Dan Skwire seems to be a multi-talented man who works as an actuary. It is refreshing to see others like him, published in https://lightpoetrymagazine.com/back-issues/
Keats: Judith reminded us of his death at such a young age, indeed "forever young."(immortalized: died at 25 of tuberculosis, not like famous rockers of drug overdoses. Forever young is also on line 27 of Keats, "Ode to a Grecian Urn". ) In this delightful sonnet by a city dweller, a hint of the bucolic John Clare.
The imitation of running with the 3rd line enjambment, the echo of "never done" (from opening line and its repeat line 9)

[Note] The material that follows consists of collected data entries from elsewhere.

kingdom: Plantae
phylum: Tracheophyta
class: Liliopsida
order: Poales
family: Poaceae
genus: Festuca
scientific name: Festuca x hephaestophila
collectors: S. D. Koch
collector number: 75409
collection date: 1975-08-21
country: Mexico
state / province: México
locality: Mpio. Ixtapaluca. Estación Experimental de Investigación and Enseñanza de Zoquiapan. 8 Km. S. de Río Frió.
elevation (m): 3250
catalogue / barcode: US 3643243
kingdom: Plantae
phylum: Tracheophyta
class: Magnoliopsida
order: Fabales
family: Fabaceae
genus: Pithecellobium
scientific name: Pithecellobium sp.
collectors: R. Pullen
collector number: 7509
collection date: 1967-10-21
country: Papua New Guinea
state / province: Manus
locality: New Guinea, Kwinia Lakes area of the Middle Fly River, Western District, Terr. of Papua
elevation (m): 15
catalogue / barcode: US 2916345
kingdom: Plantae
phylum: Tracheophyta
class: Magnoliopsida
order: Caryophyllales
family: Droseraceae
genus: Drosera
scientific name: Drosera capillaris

A perfect contrast of the octave of the grasshopper's activity, passing to the sestet of the cricket's song.
Wilbur: To start a poem with "But"!!!! But for a brief... and we're off in a charmingly bouncy capture of movement in quatrains, one moment, cleverly elongated in one long sentence! The word in the final stanza "gay" release prompted the next poem which uses "gay" four times. And what a clever final word
about the pause of purported peace, "busily hid".
Lapis Lazuli:
Maura provided this shot of this amazing stone, which helped her imagine the gift given to Yeats on his 70th birthday. Indeed, Lapis, latin for Stone + lazulum from the Arabic, itself from the Persian lajevard
which means sky or heaven.
Thanks to Paul, we had a history lesson to explain "King Billy" i.e. William of Orange and the history of Protestants in Northern Ireland. It is important to know as well that this poem was written in 1936, with rumbles of war. It is not only "hysterical women" who shrug at art (palette, fiddle-bow and poets) in such times. Paul also informed us the in stanza 2, Gaiety may well be referring to the theatre in Dublin.
Three stanzas in, the reader is provided with a backdrop of how "gaiety" works to transfigure dread, whether in tragedy or history of "old civilisations put to the sword" and miracle of miracles; indeed, rebuilders, and perhaps by implication, imagination, allows a lightening of spirit, a restoration of faith in humans in spite of the catastrophes they wreak.
Then come the two stanzas about the carving made of lapis lazuli given to him on his 70th birthday by Harry Clifton. In letters, he had mentioned the sculpture resembled a mountain with a temple, trees, paths and an ascetic with his pupil about to climb the mountain.
In this meditation, we see how the sculpture mirrors the times, the times the sculpture, as music he imagines is played to respond to tragedy. Whether it plays mournful melodies, whatever it is that is played brings alive "their ancient, glittering eyes" -- that enduring and restorative power of art.
The Approaches: We did not have much time to discuss this poem. Although not the same Harry Clifton as the one in 1936, a response I imagine him making to Yeats' poem. "Only the approaches are terrible... " and we are left with an enigmatic "coming home" after all the "might-have-beens, wanderers".
Bernie promised to send the link to the Stafford he mentioned.